Records excerpted from a collection:
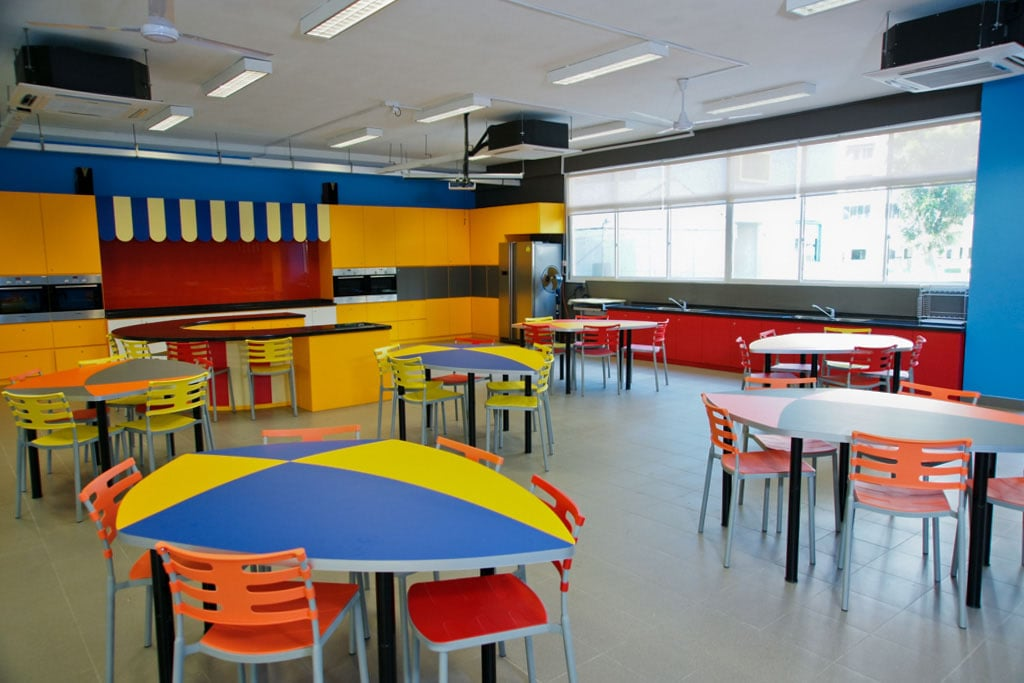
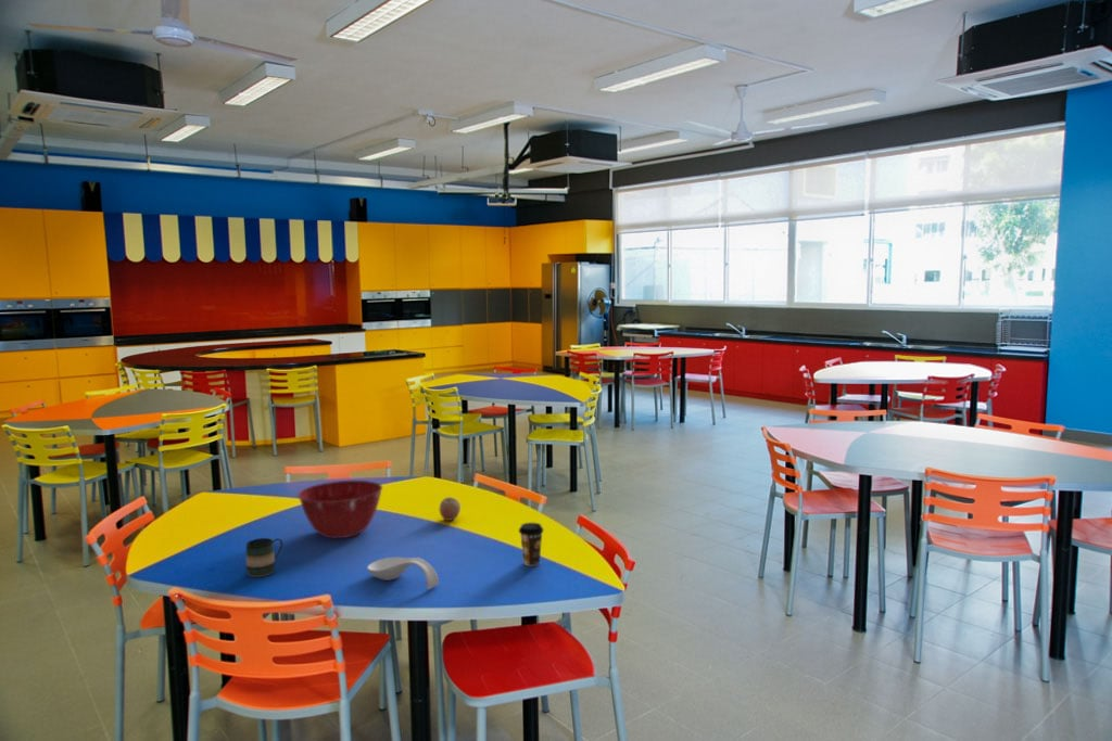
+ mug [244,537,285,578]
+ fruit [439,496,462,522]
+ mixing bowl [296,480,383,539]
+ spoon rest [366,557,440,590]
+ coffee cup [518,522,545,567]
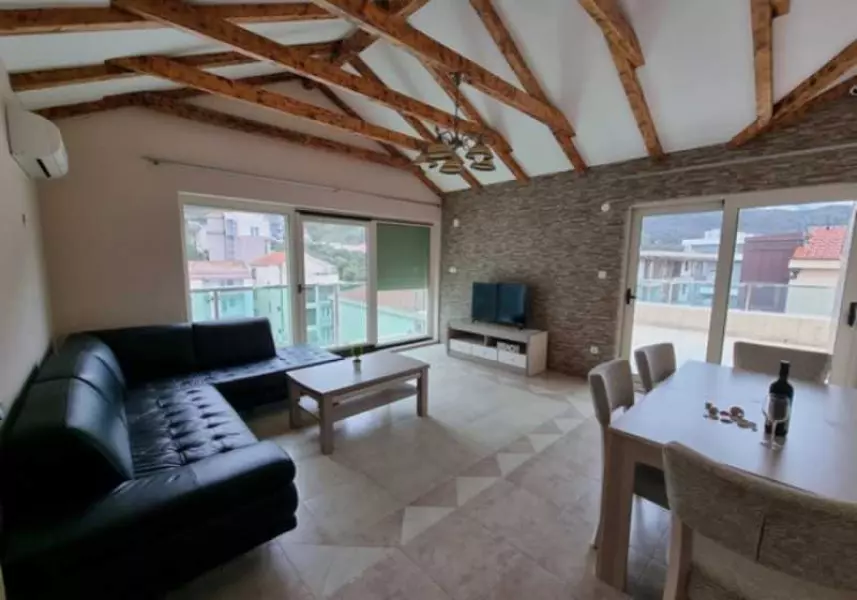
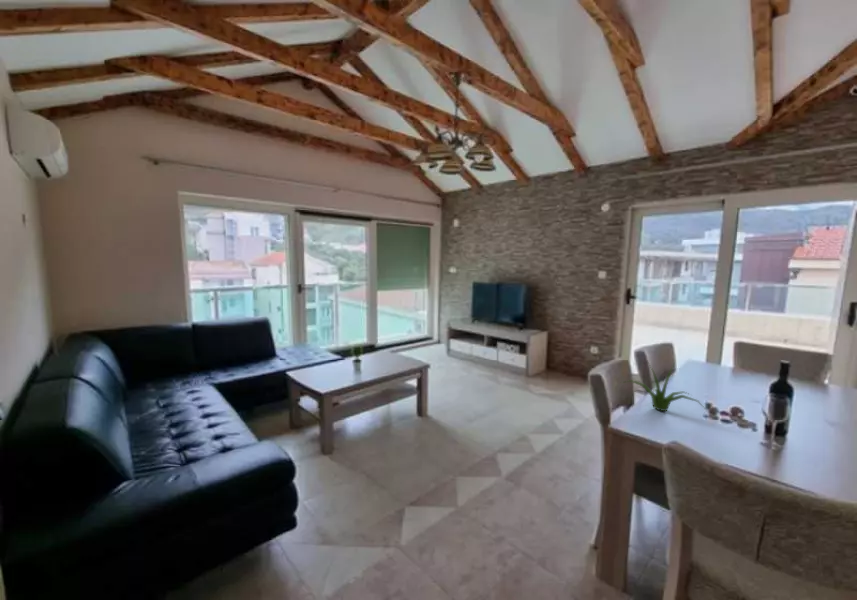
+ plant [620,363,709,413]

TASK ITEM:
Leave out the images and repeat the rest of the data word for word.

RESULT:
+ mug [244,537,285,578]
+ fruit [439,496,462,522]
+ mixing bowl [296,480,383,539]
+ spoon rest [366,557,440,590]
+ coffee cup [518,522,545,567]
+ plant [620,363,709,413]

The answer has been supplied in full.